Mixed messages for new media
No rhyme or reason for advancers, decliners during JanuaryThe first month of the new year was a confusing one for shares of new-media companies.
Shares of XM Satellite Radio fell 1.7%, while rival Sirius Satellite Radio advanced 4.2%. TiVo Inc. rose 4.5%, and competitor NDS Group dropped 1.8%.
Netflix Inc. fell 11.8%, but bricks-and-mortar competitor Blockbuster Inc., which is seeing more success with its online offering dubbed Total Access, saw its shares surge 23%.
Napster, which competes with RealNetworks Inc. in the subscription digital music space, saw its stock move 9.9% higher, compared with a 2.5% fall for RealNets.
It seems the only spot where a bit of consistency could be found was in online search, with shares of Yahoo! Inc. advancing 10.8% last month and Google Inc. shares rising 8.9%.
Google reported quarterly earnings last week that Goldman Sachs analyst Anthony Noto called "generally in line with investor expectations."
Several analysts, however, said that investors have become accustomed to such large outperformance by the company that anything less hurts the stock.
Noto stuck to his $595 price target for Google. The stock ended the month at $501.50.
The same analyst was less impressed with Yahoo! and removed the stock from his firm's "Americas Buy List," estimating about 10% upside in the course of a year given his $31.50 price target. Yahoo! ended the month at $28.31.
Others are enthusiastic about Yahoo! because its search initiative, Project Panama, is back on track and should help boost profit in the second half.
Merrill Lynch analyst Justin Post reiterated his "buy" recommendation last month and $33 price target, while Jefferies & Co. analyst Youssef Squali reiterated a "buy" rating and $38 target.
"The stock may trade sideways short-term," Squali said. "But resurgence of growth in display ads, expected improvement in search monetization and attractive valuation should drive it higher throughout 2007."
Netflix reported stronger-than-expected financial results last month and disclosed details of its Internet delivery system for on-demand movies, though none of that helped much.

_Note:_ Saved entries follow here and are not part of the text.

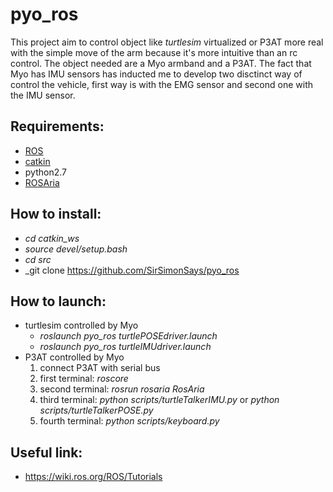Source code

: # pyo_ros

This project aim to control object like _turtlesim_ virtualized or P3AT more real with the simple move of the arm because it's more intuitive than an rc control. The object needed are a Myo armband and a P3AT.
The fact that Myo has IMU sensors has inducted me to develop two disctinct way of control the vehicle, first way is with the EMG sensor and second one with the IMU sensor.

## Requirements:
  * [ROS](https://wiki.ros.org/lunar/Installation/Ubuntu)
  * [catkin](https://wiki.ros.org/catkin)
  * python2.7
  * [ROSAria](https://wiki.ros.org/ROSARIA/Tutorials/How%20to%20use%20ROSARIA)
  
## How to install:
  * _cd catkin_ws_
  * _source devel/setup.bash_
  * _cd src_
  * _git clone https://github.com/SirSimonSays/pyo_ros

## How to launch:
  * turtlesim controlled by Myo
    * _roslaunch pyo_ros turtlePOSEdriver.launch_
    * _roslaunch pyo_ros turtleIMUdriver.launch_
  * P3AT controlled by Myo
    1. connect P3AT with serial bus
    1. first terminal: _roscore_
    1. second terminal: _rosrun rosaria RosAria_
    1. third terminal: _python scripts/turtleTalkerIMU.py_ or _python scripts/turtleTalkerPOSE.py_
    1. fourth terminal: _python scripts/keyboard.py_
  
## Useful link:
  * https://wiki.ros.org/ROS/Tutorials
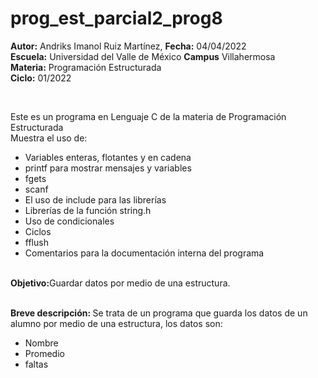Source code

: # prog_est_parcial2_prog8
<p><b>Autor:</b> Andriks Imanol Ruiz Martínez, <b>Fecha:</b> 04/04/2022 <br>
  <b>Escuela:</b> Universidad del Valle de México <b>Campus</b> Villahermosa <br>
  <b>Materia:</b> Programación Estructurada <br>
  <b>Ciclo:</b> 01/2022</p>
<br>
<p>Este es un programa en Lenguaje C de la materia de Programación Estructurada<br>
Muestra el uso de:
  <ul>
    <li>Variables enteras, flotantes y en cadena</li>
    <li>printf para mostrar mensajes y variables</li>
    <li>fgets</li>
    <li>scanf</li>
    <li>El uso de include para las librerías</li>
    <li>Librerías de la función string.h</li>
    <li>Uso de condicionales</li>
    <li>Ciclos</li>
    <li>fflush</li>
    <li>Comentarios para la documentación interna del programa</li>
    </ul>
    </p>
<br>
<b>Objetivo:</b>Guardar datos por medio de una estructura.
<br>
<br>
<p><b>Breve descripción: </b>
Se trata de un programa que guarda los datos de un alumno por medio de una estructura, los datos son:
<ul>
<li>Nombre</li>
<li>Promedio</li>
<li>faltas</li>
</ul>
<br>
</p>
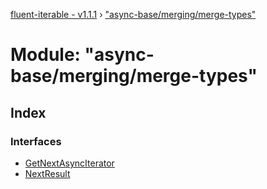 [fluent-iterable - v1.1.1](../README.md) › ["async-base/merging/merge-types"](_async_base_merging_merge_types_.md)

# Module: "async-base/merging/merge-types"

## Index

### Interfaces

* [GetNextAsyncIterator](../interfaces/_async_base_merging_merge_types_.getnextasynciterator.md)
* [NextResult](../interfaces/_async_base_merging_merge_types_.nextresult.md)
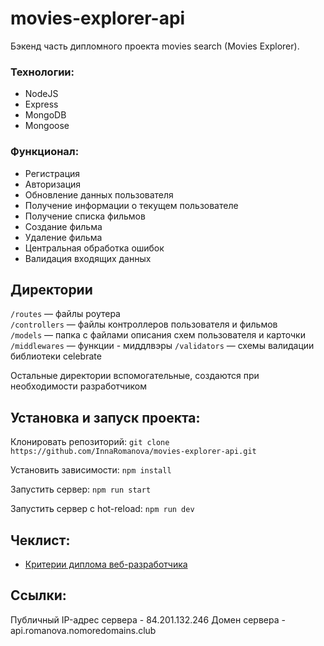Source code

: # movies-explorer-api

Бэкенд часть дипломного проекта movies search (Movies Explorer).

### Технологии:
+ NodeJS
+ Express
+ MongoDB
+ Mongoose

### Функционал: 

+ Регистрация
+ Авторизация
+ Обновление данных пользователя
+ Получение информации о текущем пользователе
+ Получение списка фильмов
+ Создание фильма
+ Удаление фильма
+ Центральная обработка ошибок
+ Валидация входящих данных

## Директории

`/routes` — файлы роутера  
`/controllers` — файлы контроллеров пользователя и фильмов   
`/models` — папка с файлами описания схем пользователя и карточки
`/middlewares` — функции - миддлвэры
`/validators` — схемы валидации библиотеки celebrate  
  
Остальные директории вспомогательные, создаются при необходимости разработчиком
  
## Установка и запуск проекта:
Клонировать репозиторий: `git clone https://github.com/InnaRomanova/movies-explorer-api.git`

Установить зависимости: `npm install`

Запустить сервер: `npm run start`

Запустить сервер с hot-reload: `npm run dev`

## Чеклист:
- [Критерии диплома веб-разработчика](https://code.s3.yandex.net/web-developer/static/new-program/web-diploma-criteria-2.0/index.html)

## Ссылки:
Публичный IP-адрес сервера - 84.201.132.246
Домен сервера - api.romanova.nomoredomains.club
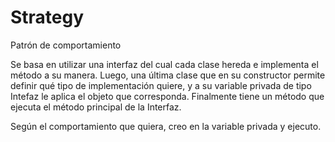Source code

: # Strategy
Patrón de comportamiento

Se basa en utilizar una interfaz del cual cada clase hereda e implementa el método a su manera. 
Luego, una última clase que en su constructor permite definir qué tipo de implementación quiere, y a su variable privada de tipo Intefaz le aplica el objeto que corresponda.
Finalmente tiene un método que ejecuta el método principal de la Interfaz.

Según el comportamiento que quiera, creo en la variable privada y ejecuto.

Citigroup analyst Tony Wible said the on-demand product, Watch Now, "seems compelling," and he reiterated his "buy" recommendation and $33.50 price target. The stock closed the month at $22.81.
Blockbuster, meanwhile, has been good to investors this year, as was the case in late 2006. The stock's 22.7% gain in January is on top of a 35% gain in the last two months of 2006.
Blockbuster's Total Access ended last year with 2 million paying subscribers, about 150,000 more than Pali Research analyst Stacey Widlitz figured.
"Online subs surpass(ed) even the most optimistic expectations," she said, though her $6.30 target price on shares suggests that they will be stuck in the mud for the next year or so.
Wible shares the sentiment, raising his target from $6.25 to $6.50, a penny shy of where Blockbuster traded at month's end.
Despite a small decline in share price for XM, rumors still abound that the company might eventually merge with Sirius, which has the bigger market capitalization but smaller subscriber base.
XM recently announced extensions with American Honda until 2016 and with Toyota Motor Sales USA until 2017. Merrill Lynch analyst Laraine Mancini said the deals should ensure that XM remains the leader in the original equipment manufacturer market, while Sirius, with the Howard Stern advantage, will lead at retail outlets. That should translate into a 50-50 split of new subscribers for the two going forward, giving XM leverage in any merger discussions.
"XM would likely use its long-term contracts to justify a 50% or better stake in a merged company," Mancini said.
While she remained "neutral" on the stock, she said her "long-term outlook remains positive for the industry, and we believe a potential merger could provide additional upside."